Assessment of the Performance of a Low-Cost Air Quality Monitor in an Indoor Environment through Different Calibration Models

Air pollution significantly affects public health in many countries. In particular, indoor air quality can be equally, if not more, concerning than outdoor emissions of pollutant gases. However, monitoring the air quality in homes and apartments using chemical analyzers may be not affordable for households due to their high costs and logistical issues. Therefore, a new alternative is represented by low-cost air quality monitors (AQMs) based on low-cost gas sensors (LCSs), but scientific literature reports some limitations and issues concerning the quality of the measurements performed by these devices. It is proven that AQM performance is significantly affected by the calibration model used for calibrating LCSs in outdoor environments, but similar investigations in homes or apartments are quite rare. In this work, the assessment of an AQM based on electrochemical sensors for CO, NO2, and O3 has been performed through an experiment carried out in an apartment occupied by a family of four during their everyday life.

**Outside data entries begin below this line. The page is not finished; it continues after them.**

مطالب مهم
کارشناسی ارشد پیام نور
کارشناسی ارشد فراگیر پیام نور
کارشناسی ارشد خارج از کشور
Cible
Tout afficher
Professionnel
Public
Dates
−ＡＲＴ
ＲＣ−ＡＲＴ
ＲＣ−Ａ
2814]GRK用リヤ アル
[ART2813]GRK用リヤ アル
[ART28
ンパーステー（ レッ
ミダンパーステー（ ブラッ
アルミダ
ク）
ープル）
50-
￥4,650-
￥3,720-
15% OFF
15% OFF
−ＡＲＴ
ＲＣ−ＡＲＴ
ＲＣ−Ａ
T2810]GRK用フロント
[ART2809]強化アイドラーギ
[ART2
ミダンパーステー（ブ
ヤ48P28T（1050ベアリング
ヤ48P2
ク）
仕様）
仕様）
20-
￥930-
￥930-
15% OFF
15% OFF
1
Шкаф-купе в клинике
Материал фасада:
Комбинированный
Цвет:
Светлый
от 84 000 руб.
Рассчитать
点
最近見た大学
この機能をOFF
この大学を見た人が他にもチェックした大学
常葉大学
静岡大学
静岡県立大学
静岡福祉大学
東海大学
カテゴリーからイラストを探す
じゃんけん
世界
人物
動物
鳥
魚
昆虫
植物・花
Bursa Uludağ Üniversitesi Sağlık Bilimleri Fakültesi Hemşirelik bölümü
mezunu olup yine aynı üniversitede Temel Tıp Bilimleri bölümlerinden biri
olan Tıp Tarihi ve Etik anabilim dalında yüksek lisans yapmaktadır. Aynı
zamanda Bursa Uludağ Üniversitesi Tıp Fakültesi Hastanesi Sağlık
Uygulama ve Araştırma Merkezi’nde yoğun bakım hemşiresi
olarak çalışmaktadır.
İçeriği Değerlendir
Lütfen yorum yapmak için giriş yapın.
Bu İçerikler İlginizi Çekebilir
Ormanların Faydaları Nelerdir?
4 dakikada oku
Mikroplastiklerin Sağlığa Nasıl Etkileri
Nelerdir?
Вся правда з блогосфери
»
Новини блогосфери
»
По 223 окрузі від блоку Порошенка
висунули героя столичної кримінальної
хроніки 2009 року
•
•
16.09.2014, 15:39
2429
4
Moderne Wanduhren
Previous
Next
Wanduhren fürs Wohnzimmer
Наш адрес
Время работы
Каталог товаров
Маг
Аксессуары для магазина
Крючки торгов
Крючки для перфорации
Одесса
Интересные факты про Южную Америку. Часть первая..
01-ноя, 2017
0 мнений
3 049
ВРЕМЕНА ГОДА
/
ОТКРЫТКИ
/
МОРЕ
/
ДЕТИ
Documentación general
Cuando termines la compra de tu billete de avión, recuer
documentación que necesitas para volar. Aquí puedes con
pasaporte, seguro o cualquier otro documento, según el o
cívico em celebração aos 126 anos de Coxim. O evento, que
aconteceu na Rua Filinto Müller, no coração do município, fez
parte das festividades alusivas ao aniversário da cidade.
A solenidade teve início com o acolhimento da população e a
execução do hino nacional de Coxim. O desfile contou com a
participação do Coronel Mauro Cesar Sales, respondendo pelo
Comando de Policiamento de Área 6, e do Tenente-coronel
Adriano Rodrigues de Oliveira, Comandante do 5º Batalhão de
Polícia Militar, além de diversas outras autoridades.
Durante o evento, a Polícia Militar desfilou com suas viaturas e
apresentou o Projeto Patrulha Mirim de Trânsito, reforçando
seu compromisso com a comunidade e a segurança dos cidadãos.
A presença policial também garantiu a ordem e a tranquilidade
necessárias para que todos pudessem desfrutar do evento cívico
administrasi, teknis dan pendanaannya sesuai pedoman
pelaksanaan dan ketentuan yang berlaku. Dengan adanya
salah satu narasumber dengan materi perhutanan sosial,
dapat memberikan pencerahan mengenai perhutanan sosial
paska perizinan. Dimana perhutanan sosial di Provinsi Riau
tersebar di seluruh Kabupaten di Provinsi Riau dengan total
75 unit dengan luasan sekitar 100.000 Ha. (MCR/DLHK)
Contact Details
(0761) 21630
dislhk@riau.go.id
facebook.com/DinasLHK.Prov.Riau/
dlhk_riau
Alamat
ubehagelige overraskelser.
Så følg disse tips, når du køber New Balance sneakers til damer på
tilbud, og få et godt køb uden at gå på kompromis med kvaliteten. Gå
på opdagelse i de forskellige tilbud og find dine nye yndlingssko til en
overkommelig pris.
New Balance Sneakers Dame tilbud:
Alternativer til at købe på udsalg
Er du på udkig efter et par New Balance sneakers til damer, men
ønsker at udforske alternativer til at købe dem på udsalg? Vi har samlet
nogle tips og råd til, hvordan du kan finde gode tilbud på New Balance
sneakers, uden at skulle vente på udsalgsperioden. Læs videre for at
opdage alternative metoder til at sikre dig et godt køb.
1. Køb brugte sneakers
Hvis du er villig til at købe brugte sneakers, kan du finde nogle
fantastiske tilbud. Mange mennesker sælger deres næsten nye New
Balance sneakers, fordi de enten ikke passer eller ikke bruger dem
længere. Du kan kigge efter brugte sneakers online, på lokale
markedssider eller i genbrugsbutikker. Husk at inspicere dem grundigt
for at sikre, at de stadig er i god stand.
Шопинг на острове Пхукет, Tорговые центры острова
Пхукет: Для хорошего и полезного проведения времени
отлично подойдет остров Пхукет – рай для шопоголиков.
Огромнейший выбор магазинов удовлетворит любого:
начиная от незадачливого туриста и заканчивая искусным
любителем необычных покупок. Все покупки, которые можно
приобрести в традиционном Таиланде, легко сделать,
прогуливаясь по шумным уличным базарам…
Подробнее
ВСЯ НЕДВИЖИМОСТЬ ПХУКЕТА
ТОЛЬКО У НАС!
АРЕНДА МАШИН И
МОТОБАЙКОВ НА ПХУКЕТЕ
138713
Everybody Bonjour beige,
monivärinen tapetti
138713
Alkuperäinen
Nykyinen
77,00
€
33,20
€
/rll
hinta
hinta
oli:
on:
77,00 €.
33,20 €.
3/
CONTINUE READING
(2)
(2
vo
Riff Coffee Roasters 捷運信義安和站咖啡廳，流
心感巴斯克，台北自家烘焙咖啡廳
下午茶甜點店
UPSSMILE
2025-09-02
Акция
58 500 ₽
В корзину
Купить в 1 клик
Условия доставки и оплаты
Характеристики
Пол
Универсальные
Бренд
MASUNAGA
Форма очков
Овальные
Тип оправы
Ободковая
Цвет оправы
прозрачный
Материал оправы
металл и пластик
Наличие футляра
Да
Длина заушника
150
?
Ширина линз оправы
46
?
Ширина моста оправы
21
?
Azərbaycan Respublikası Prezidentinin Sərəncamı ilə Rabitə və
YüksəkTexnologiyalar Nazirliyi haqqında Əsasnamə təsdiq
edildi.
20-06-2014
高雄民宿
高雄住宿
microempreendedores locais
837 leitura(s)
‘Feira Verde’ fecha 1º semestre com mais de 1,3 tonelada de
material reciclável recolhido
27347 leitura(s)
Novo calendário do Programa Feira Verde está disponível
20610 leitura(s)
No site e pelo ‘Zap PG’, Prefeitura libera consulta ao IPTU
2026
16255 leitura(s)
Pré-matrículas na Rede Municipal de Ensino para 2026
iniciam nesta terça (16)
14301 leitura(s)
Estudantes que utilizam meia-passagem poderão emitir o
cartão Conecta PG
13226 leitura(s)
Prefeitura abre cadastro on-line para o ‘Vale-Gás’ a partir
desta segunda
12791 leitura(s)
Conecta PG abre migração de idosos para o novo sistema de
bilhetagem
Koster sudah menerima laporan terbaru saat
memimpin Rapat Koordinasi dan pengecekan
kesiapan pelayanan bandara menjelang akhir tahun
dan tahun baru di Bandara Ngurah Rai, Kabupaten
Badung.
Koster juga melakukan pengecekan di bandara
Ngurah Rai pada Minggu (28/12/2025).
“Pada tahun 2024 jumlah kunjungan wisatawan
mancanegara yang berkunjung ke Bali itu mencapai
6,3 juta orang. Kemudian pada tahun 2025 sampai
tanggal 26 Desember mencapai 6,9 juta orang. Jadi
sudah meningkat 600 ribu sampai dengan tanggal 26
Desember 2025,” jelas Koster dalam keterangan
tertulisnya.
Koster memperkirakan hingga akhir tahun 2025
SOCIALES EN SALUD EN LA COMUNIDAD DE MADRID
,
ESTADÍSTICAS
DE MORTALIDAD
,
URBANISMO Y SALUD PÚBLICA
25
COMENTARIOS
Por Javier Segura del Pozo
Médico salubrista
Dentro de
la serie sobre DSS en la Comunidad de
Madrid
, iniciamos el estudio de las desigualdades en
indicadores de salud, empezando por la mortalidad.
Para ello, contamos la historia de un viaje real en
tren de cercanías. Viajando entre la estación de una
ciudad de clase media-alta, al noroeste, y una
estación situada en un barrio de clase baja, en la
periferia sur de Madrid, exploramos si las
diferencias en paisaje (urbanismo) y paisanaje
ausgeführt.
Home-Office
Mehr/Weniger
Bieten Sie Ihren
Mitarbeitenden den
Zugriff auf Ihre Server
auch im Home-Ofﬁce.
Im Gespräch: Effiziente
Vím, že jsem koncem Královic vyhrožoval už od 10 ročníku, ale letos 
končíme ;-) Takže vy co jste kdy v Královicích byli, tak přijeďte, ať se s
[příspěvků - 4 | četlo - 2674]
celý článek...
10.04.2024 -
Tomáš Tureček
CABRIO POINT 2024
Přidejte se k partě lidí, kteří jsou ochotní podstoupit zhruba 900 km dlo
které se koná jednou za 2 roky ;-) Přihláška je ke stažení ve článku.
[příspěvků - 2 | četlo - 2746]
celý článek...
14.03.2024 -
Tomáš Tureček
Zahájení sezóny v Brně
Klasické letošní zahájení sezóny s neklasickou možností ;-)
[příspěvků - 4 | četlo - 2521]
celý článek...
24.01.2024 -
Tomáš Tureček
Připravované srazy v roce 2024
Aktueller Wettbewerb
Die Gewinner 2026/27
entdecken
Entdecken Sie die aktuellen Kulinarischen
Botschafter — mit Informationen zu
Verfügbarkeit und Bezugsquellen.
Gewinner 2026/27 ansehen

The state-of-the-art of the LCS calibration is featured by the use of multivariate linear regression (MLR), random forest regression (RF), support vector machines (SVM), and artificial neural networks (ANN). In this study, we have conducted a comparison of these calibration models by using different sets of predictors through reference measurements to investigate possible differences in AQM performance. We have found a good agreement between measurements performed by AQM and data reported by the reference in the case of CO and NO2 calibrated using MLR (R2 = 0.918 for CO, and R2 = 0.890 for NO2), RF (R2 = 0.912 for CO, and R2 = 0.697 for NO2), and ANN (R2 = 0.924 for CO, and R2 = 0.809 for NO2).